STATED EXERCISE ▸ Reproduce all entries precisely, down to the last character.

RECORDS FOR THIS TASK ▸
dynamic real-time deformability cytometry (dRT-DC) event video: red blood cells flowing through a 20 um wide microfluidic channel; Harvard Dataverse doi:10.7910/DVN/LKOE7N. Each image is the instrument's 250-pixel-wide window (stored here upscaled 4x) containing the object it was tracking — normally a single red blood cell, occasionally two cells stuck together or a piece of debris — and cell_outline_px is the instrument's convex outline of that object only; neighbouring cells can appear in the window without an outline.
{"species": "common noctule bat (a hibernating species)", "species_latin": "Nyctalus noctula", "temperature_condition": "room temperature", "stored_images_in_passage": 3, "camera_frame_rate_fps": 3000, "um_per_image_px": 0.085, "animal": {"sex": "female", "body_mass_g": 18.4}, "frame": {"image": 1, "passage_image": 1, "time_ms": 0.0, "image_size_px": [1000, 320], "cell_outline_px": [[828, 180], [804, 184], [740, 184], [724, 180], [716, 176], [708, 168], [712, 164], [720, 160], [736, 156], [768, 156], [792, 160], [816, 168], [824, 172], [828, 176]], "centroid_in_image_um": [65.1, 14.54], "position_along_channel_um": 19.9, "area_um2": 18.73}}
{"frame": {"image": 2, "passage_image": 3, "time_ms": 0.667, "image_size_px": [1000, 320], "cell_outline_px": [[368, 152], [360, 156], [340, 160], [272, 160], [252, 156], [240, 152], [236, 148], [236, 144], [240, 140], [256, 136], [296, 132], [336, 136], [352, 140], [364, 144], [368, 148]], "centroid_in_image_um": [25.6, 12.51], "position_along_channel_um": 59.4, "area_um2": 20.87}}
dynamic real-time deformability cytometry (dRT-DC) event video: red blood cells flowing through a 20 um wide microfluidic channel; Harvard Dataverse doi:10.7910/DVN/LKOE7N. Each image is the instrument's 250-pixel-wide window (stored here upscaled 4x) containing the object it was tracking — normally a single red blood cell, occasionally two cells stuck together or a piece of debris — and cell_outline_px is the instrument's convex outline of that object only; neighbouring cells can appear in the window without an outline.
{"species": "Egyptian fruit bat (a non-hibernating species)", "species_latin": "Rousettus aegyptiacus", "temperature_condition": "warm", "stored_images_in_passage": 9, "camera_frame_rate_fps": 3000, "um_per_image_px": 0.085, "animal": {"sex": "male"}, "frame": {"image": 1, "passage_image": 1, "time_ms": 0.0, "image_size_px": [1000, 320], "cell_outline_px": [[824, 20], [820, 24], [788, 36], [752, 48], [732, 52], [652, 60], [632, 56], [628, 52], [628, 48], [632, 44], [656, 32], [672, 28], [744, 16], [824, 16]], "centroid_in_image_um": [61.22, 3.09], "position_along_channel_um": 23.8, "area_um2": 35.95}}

THE COMPLETED TASK ▸
dynamic real-time deformability cytometry (dRT-DC) event video: red blood cells flowing through a 20 um wide microfluidic channel; Harvard Dataverse doi:10.7910/DVN/LKOE7N. Each image is the instrument's 250-pixel-wide window (stored here upscaled 4x) containing the object it was tracking — normally a single red blood cell, occasionally two cells stuck together or a piece of debris — and cell_outline_px is the instrument's convex outline of that object only; neighbouring cells can appear in the window without an outline.
{"species": "common noctule bat (a hibernating species)", "species_latin": "Nyctalus noctula", "temperature_condition": "room temperature", "stored_images_in_passage": 3, "camera_frame_rate_fps": 3000, "um_per_image_px": 0.085, "animal": {"sex": "female", "body_mass_g": 18.4}, "frame": {"image": 1, "passage_image": 1, "time_ms": 0.0, "image_size_px": [1000, 320], "cell_outline_px": [[828, 180], [804, 184], [740, 184], [724, 180], [716, 176], [708, 168], [712, 164], [720, 160], [736, 156], [768, 156], [792, 160], [816, 168], [824, 172], [828, 176]], "centroid_in_image_um": [65.1, 14.54], "position_along_channel_um": 19.9, "area_um2": 18.73}}
{"frame": {"image": 2, "passage_image": 3, "time_ms": 0.667, "image_size_px": [1000, 320], "cell_outline_px": [[368, 152], [360, 156], [340, 160], [272, 160], [252, 156], [240, 152], [236, 148], [236, 144], [240, 140], [256, 136], [296, 132], [336, 136], [352, 140], [364, 144], [368, 148]], "centroid_in_image_um": [25.6, 12.51], "position_along_channel_um": 59.4, "area_um2": 20.87}}
dynamic real-time deformability cytometry (dRT-DC) event video: red blood cells flowing through a 20 um wide microfluidic channel; Harvard Dataverse doi:10.7910/DVN/LKOE7N. Each image is the instrument's 250-pixel-wide window (stored here upscaled 4x) containing the object it was tracking — normally a single red blood cell, occasionally two cells stuck together or a piece of debris — and cell_outline_px is the instrument's convex outline of that object only; neighbouring cells can appear in the window without an outline.
{"species": "Egyptian fruit bat (a non-hibernating species)", "species_latin": "Rousettus aegyptiacus", "temperature_condition": "warm", "stored_images_in_passage": 9, "camera_frame_rate_fps": 3000, "um_per_image_px": 0.085, "animal": {"sex": "male"}, "frame": {"image": 1, "passage_image": 1, "time_ms": 0.0, "image_size_px": [1000, 320], "cell_outline_px": [[824, 20], [820, 24], [788, 36], [752, 48], [732, 52], [652, 60], [632, 56], [628, 52], [628, 48], [632, 44], [656, 32], [672, 28], [744, 16], [824, 16]], "centroid_in_image_um": [61.22, 3.09], "position_along_channel_um": 23.8, "area_um2": 35.95}}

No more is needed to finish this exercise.